▶ _Selected passage_
# # # #

Core and Qualys may end up competing for customers with their new Web applications scanning tools, but the companies also maintain an existing partnership, and the executives said the two firms can continue to build off of each other's strengths to win deals.

And while Courtot claims that Qualys will win business with its hosted delivery model -- whereby customers do not install software on their premises and instead pay for subscription-based online scanning services -- Paget contends that Core has a significant advantage in its ability to exercise real-world attack scenarios.

"I think both companies' eyes were opened to the opportunity here because we're selling to the same people, and they've been telling us that there was a need for us to offer this type of Web applications testing," said Paget. "But we feel we're taking the process to the next level; fuzzing a Web site is one thing, but being able to launch attacks is what truly pinpoints the real problems."

Both executives maintain that enterprise security teams are under increasing pressure to automate Web applications testing processes, a situation which they said should create opportunities for their new services, especially when considering the strategic changes being made to the marketing of Watchfire's and SPI's technologies by their new owners.

In a recent survey of roughly 500 IT security professionals, applications security software specialist Cenzic found that companies are increasingly concerned about data breaches carried out via remote attacks -- but that less than 20 percent of the organizations it interviewed had a full-time employee dedicated to the job of applications security testing.

With over 50 percent of respondents saying that they were afraid of losing their jobs over a successful attack on their employers' systems, and only 10 percent of those surveyed confident in the security expertise of their companies' applications developers, executives with the company said that the market for new Web scanning tools is clearly robust.

Despite the growth potential, Cenzic officials said it won't be easy for Core and Qualys to get up-to-speed quickly and build technologies that sufficiently address the complex dynamics of testing Web applications in today's environment.

# # # #

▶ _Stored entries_
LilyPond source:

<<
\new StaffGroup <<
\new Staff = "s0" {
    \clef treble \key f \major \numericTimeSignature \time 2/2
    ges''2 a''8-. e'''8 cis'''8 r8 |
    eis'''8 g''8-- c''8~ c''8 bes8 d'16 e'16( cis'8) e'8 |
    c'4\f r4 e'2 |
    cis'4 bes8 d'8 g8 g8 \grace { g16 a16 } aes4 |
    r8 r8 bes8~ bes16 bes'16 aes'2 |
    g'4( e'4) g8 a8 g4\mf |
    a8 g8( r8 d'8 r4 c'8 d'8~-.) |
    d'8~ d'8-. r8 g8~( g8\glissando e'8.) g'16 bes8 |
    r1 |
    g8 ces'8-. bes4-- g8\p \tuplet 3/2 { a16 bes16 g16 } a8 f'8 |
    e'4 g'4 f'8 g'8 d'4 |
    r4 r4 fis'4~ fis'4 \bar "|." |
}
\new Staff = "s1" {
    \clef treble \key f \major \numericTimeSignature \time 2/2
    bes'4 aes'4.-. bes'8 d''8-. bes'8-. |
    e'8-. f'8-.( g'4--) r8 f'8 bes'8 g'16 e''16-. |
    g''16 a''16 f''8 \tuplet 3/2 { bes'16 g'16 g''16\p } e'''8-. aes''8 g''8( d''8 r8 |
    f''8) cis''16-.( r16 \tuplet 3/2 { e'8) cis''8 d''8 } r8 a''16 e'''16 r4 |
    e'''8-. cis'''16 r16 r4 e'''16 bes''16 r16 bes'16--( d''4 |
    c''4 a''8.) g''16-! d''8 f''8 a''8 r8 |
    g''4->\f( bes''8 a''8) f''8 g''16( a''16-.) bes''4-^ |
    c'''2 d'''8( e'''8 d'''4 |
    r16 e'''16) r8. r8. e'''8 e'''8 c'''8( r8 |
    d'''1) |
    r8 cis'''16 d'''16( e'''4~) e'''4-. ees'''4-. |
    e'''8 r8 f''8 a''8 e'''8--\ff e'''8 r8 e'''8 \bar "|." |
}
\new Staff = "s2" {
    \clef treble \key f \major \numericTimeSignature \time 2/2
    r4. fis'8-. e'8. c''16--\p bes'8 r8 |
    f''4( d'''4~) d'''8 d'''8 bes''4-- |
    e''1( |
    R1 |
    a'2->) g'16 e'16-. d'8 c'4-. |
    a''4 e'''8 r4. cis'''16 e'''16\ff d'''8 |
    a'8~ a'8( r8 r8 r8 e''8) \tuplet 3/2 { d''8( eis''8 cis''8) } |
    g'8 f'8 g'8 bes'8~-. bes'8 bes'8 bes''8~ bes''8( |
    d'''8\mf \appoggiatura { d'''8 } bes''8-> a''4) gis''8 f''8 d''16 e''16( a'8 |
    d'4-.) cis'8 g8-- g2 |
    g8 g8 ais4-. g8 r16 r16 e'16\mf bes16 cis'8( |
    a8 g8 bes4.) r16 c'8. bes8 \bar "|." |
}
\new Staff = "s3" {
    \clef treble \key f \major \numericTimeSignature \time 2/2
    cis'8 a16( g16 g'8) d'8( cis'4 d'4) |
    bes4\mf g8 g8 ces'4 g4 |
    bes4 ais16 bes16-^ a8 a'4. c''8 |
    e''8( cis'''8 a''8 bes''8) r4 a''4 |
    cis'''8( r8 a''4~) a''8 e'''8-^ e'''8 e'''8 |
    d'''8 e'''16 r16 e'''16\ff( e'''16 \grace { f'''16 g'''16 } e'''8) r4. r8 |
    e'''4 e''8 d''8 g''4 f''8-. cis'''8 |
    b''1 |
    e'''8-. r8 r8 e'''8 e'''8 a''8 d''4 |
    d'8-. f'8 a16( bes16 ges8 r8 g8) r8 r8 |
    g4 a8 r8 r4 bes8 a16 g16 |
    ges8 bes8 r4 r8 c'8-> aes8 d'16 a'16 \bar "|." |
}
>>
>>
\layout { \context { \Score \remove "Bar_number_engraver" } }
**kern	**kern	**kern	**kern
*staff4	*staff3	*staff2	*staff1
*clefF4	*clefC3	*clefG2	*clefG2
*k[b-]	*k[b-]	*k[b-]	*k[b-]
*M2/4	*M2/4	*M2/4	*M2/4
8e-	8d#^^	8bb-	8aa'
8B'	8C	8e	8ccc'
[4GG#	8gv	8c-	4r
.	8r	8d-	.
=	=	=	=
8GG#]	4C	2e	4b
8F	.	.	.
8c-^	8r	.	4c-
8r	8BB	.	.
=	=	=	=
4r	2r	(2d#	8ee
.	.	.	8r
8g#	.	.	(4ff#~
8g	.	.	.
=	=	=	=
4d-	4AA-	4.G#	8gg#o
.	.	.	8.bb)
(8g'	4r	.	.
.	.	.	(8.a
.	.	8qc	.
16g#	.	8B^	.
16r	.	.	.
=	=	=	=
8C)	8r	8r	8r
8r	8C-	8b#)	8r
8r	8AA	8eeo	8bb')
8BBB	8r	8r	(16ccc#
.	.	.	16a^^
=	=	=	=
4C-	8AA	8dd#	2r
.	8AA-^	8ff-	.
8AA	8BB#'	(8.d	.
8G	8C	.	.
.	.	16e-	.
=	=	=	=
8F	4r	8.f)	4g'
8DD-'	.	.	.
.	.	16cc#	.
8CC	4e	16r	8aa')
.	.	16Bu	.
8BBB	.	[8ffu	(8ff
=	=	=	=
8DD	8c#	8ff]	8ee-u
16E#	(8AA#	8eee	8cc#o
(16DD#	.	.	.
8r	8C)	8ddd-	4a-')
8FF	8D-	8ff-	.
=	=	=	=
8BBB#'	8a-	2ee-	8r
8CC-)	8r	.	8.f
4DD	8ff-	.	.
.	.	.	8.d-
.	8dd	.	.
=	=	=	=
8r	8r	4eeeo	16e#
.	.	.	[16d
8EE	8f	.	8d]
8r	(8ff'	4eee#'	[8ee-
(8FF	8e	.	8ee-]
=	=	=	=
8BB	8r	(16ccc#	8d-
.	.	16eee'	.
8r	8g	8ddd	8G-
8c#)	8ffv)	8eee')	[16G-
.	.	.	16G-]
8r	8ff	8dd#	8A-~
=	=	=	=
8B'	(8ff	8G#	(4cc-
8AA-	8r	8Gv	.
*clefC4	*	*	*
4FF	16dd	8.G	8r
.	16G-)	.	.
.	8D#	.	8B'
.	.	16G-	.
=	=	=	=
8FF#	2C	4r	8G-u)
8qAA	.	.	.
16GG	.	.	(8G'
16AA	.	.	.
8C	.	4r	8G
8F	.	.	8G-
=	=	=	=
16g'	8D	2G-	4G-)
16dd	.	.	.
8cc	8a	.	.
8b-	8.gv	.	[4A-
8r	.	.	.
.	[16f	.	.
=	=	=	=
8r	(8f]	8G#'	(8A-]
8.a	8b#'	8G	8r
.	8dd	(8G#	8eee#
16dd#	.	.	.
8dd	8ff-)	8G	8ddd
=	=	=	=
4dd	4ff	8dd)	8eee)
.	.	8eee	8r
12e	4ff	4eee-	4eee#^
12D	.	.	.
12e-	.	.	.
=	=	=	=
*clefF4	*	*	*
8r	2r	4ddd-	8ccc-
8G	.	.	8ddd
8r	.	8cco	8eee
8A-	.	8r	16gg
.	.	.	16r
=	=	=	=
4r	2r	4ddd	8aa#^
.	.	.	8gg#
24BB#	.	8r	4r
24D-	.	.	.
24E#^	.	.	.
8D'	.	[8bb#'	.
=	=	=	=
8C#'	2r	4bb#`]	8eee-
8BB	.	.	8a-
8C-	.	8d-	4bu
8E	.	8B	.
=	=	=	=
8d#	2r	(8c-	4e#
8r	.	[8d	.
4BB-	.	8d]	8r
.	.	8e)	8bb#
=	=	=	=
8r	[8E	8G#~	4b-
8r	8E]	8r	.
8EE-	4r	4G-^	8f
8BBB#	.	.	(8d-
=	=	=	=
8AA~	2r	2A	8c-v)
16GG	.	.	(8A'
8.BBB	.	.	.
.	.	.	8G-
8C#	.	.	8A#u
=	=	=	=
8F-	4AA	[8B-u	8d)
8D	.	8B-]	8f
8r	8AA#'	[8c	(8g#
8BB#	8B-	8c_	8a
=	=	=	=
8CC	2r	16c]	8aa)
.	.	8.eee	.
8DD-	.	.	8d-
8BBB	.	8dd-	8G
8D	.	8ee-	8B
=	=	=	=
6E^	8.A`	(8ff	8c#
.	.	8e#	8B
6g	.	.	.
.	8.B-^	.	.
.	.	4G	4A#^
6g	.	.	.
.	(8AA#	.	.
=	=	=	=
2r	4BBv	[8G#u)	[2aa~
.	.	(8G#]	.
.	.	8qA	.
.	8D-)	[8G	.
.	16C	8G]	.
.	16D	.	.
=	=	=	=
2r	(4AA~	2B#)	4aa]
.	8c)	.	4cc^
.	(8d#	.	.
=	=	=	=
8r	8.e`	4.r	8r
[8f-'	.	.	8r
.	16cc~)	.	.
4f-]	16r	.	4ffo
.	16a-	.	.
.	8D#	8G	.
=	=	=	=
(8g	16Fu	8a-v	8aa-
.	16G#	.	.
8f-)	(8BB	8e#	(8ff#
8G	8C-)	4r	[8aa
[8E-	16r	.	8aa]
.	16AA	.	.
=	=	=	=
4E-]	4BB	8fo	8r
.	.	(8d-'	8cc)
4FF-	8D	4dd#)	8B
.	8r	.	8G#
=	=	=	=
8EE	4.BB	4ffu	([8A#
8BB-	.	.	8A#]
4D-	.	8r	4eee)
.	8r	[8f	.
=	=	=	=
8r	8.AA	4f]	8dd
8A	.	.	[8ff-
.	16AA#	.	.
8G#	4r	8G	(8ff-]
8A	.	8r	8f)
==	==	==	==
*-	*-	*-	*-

# # # #

▶ _Actions to take_
A – In the article on Core and Qualys, what share of the organizations in the Cenzic survey had a full-time employee dedicated to applications security testing?
B – Extract the portion of the article on Core and Qualys that runs from "Core and Qualys may" to "to win deals.".
C – Extend the article on Core and Qualys, continuing from its final sentence.

▶ _Task responses_
A – Less than 20 percent.

B –
Core and Qualys may end up competing for customers with their new Web applications scanning tools, but the companies also maintain an existing partnership, and the executives said the two firms can continue to build off of each other's strengths to win deals.

C –
"The new entrants are going to have limited capabilities in their products since their main focus has been networks and applications security is not an easy problem to solve," said Mandeep Khera, vice president of marketing for Cenzic. "If the customers want a complete solution to secure their Web applications, they'll have to go with a more experienced vendor."

However, industry experts said that the new products and services being developed by Core and Qualys -- along with other offerings from providers including WhiteHat Security and Veracode -- could increase pressure on more traditional applications security players, including Cenzic.

"The big picture trend is that there is increasingly a budget for this type of testing, which should benefit all these individual players, but there's also reason to believe that delivery of these capabilities as a service, or under the umbrella of wider security testing, could catch on," said Eric Ogren, president of Ogren Group, a security market research firm.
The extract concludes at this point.